Spotify just revealed it wants to turn over $100 billion in revenue in the next 10 years - and it could mean higher prices for us!
👉 Background: Spotify is the the big boss of the audio streaming space. It has around 422 million monthly active users, including 182 million paying subscribers.
👉 What happened: The company just held its first ever investor day since going public in 2018... and revealed some fairly lofty goals. Spotify reckons it’ll crack $100 billion in revenue annually in the next 10 years.
👉 What else: That's nearly 10 times its 2021 revenue... and would put it amongst the top 80 largest companies on the planet by revenue. To do that, Spotify needs to boost its average revenue per unit.
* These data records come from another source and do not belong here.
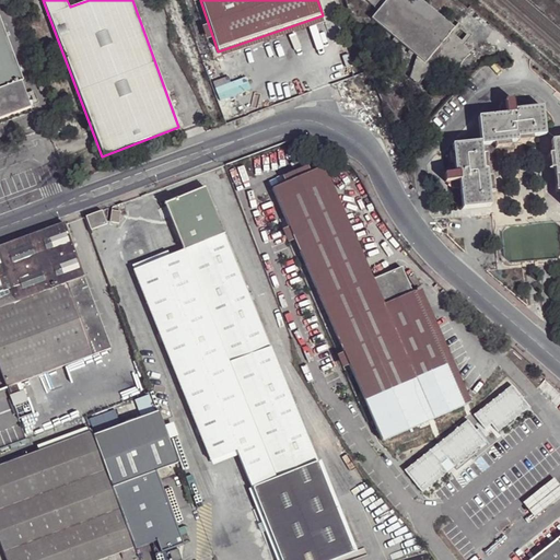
[(455,26),(422,0),(366,0),(377,9),(371,18),(417,56),(409,73),(419,81),(434,63),(453,78),(464,57),(470,51),(450,34),(455,26)]
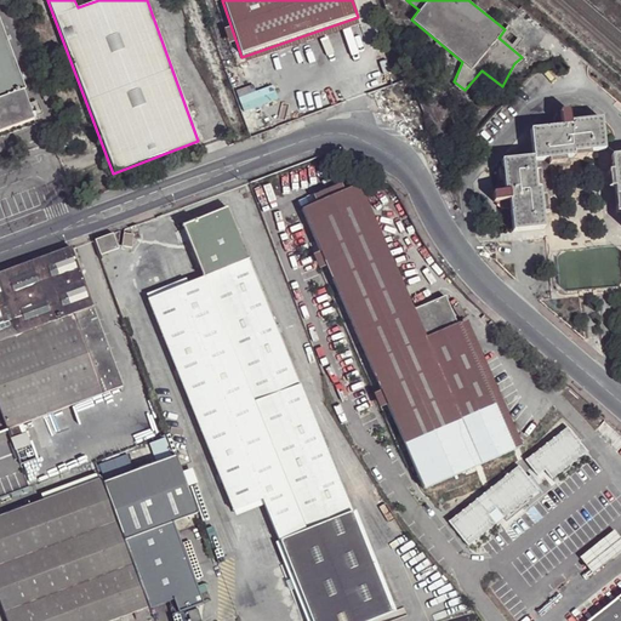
[(358,17),(241,57),(244,64),(360,23),(358,17)]
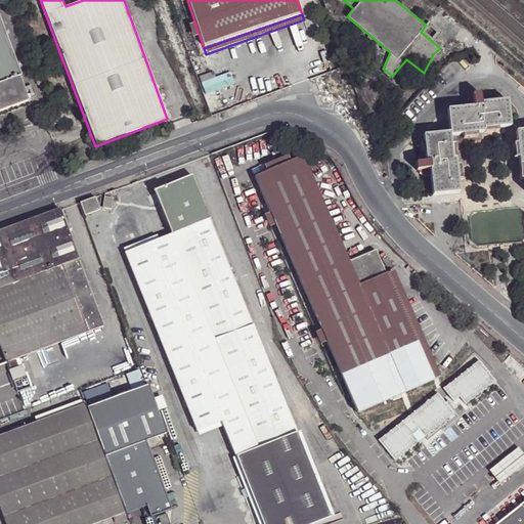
[(0,16),(0,110),(29,99),(19,75),(22,75),(0,16)]
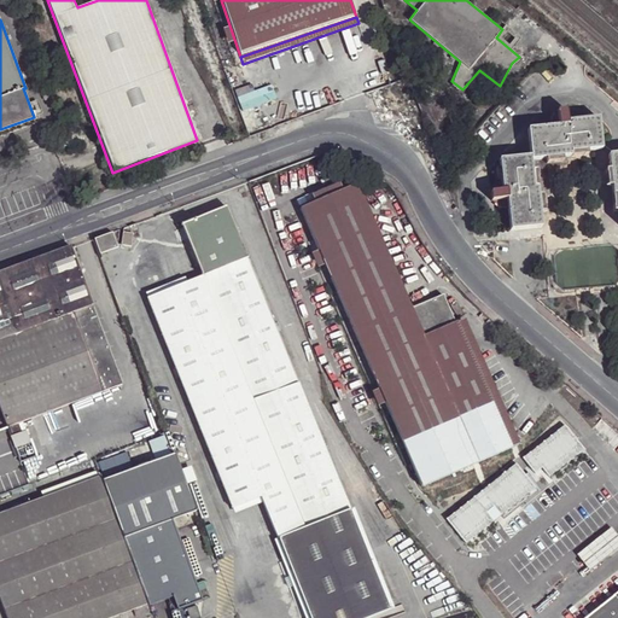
[(388,60),(380,63),(384,76),(392,74),(388,60)]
💡 Average revenue per unit (APRU for short) is the average amount of revenue generated by each active user of your product or service. It's often used by telco or digital media companies as an indicator of profitability.
💡APRU is calculated by dividing total revenue by the number of subscribers. So, if Spotify makes $11.4 billion in revenue across 182 million subscribers, each subscriber brings in around $62 worth of revenue each year 🤑.
💡To increase its APRU, Spotify could... reduce discounts, add new revenue-generating features or increase the price of its existing products (ouch). Once APRU is up, Spotify can then focus on increasing the margin from each subscriber... so say bye-bye to your pretty pennies!